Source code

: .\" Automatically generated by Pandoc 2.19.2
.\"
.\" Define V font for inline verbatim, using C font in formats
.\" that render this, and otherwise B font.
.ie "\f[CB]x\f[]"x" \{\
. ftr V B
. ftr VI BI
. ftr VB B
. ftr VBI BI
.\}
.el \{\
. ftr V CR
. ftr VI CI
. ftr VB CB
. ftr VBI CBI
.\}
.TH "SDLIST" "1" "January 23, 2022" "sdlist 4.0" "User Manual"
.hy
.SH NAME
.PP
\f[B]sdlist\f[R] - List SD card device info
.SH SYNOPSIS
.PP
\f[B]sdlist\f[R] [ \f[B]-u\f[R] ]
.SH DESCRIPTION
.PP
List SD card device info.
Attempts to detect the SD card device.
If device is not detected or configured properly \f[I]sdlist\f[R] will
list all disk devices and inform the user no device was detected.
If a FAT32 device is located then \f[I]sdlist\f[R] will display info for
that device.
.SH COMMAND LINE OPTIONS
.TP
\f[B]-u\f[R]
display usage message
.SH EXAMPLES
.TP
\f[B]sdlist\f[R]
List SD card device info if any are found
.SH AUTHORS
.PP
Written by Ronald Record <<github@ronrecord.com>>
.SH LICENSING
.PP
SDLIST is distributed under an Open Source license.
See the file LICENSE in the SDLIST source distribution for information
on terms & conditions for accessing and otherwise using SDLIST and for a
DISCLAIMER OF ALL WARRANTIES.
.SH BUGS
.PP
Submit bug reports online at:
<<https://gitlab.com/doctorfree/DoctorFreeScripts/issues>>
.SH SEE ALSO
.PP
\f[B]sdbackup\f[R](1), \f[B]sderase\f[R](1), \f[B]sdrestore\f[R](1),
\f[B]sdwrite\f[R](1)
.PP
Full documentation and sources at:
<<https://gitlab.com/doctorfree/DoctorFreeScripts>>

**Directive**
Every line of the material that includes the word "display" needs to be copied.

**Result below**
If a FAT32 device is located then \f[I]sdlist\f[R] will display info for
display usage message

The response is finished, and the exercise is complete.